Data records
>>>

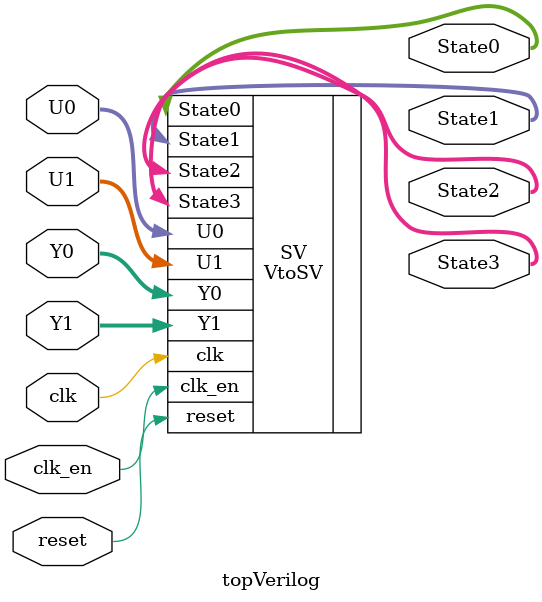
<source format=v>
`timescale 1ns / 1ps
module topVerilog(
    input clk, //Reloj
    input clk_en, //Reloj de MATLAB
    input reset, //RESET
    input [15:0] U0, //Entrada 1
    input [15:0] U1, //Entrada 2
    input [15:0] Y0, //Salida 1
    input [15:0] Y1, //Salida 2
    output [15:0] State0, //Estado 1
    output [15:0] State1,//Estado 2
    output [15:0] State2,//Estado 3
    output [15:0] State3//Estado 4
    );
    
    VtoSV SV(
        .clk(clk),
        .clk_en(clk_en),
        .reset(reset),
        .U0(U0),
        .U1(U1),
        .Y0(Y0),
        .Y1(Y1),
        .State0(State0),
        .State1(State1),
        .State2(State2),
        .State3(State3)
        );
endmodule

</source>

<<<

* Work order:
Where the word "Estado" occurs in a line of the records, copy that line.

* Task solution:
    output [15:0] State0, //Estado 1
    output [15:0] State1,//Estado 2
    output [15:0] State2,//Estado 3
    output [15:0] State3//Estado 4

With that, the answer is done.